I am currently in the process of looking for a new tank, and drawn toward a corner tank design.

The tanks I have been pondering are:

*Juwel 350 * http://www.juwel-aquarium.de/en/trigon.htm?cat=23

*Aquaone UFO 800* http://www.aquaone.co.uk/UFO_aquarium.php

*Aquaone windsor 88 *http://www.aquaone.co.uk/Windsor_aquarium.php

Does anyone have any experience with these tanks or anything similar?

The aquaone UFO 800 has a wet/dry tricle filter system, again any known pros/cons?

I think this is my 1st post although I've been a member for quiet a while.

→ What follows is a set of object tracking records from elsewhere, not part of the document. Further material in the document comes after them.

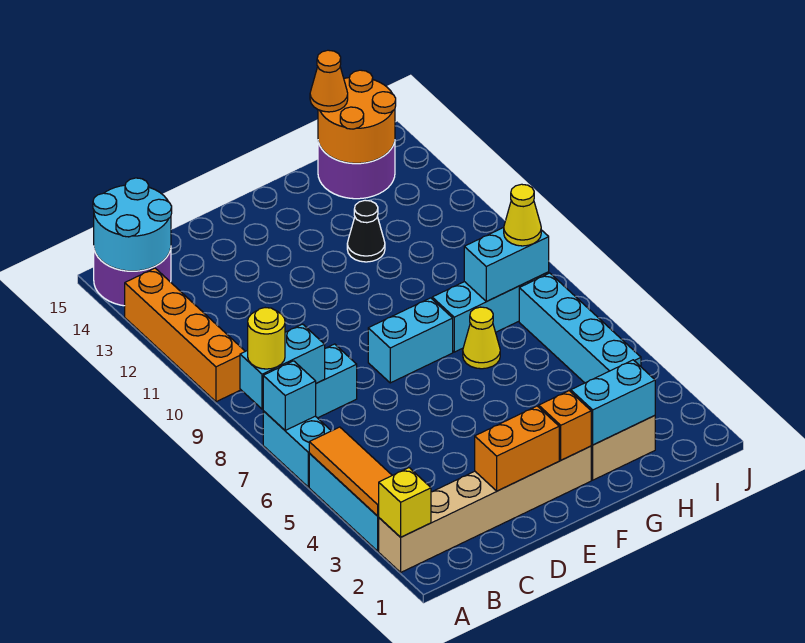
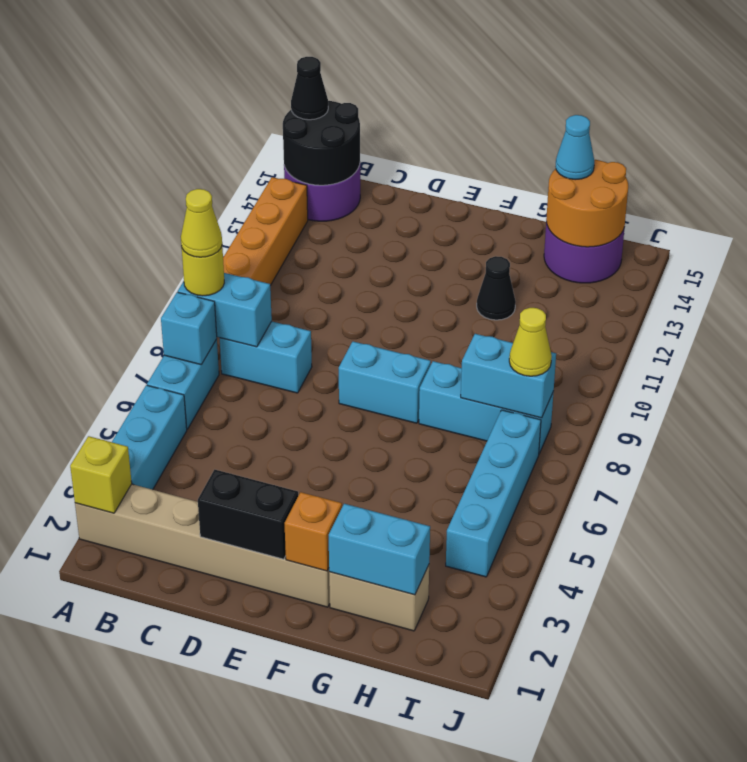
orange 1x3 tile [309,427,392,516] -> none
cyan 2x2 round brick [93,178,172,271] -> black 2x2 round brick [283,101,360,185]
none -> black 1x1 cone [291,57,328,120]
orange 1x2 brick [475,406,559,491] -> black 1x2 brick [198,470,298,559]
yellow 1x1 cone [463,307,500,369] -> yellow 1x1 cone moved to [181,189,222,257]
orange 1x1 cone [310,50,348,112] -> cyan 1x1 cone [555,115,594,180]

The knowledge and help you guys have provided me with just from other users prevoius posts has been fantastic.

Many thanks

D


----------



## TheOldSalt (Jan 28, 2005)

Hmmm... most of us are americans, so most of us won't be able to help you much. However, we do have a couple of dozen British members, so while an answer may be slow in coming, it should come.

AS for the wet/dry, I can tell you that they are very very good at what they do, which is make nitrate out of ammonia. However, they are REALLY good at tis, and these "nitrate factories" will very soon make your nitrate level skyrocket off the chart. If you have a lot of fish and plants, this can be a good thing, but you'll have to make your regular water changes.


----------



## fishfingers (Apr 10, 2006)

We've got a Aquaone windsor 88 set up in my fish shop as a display. It looks good, but it does get a bit hard to clean. I need a small step ladder and I wouldn't get it unless you like wet armpits . I'm not sure what else you want to know, anything in specific?


----------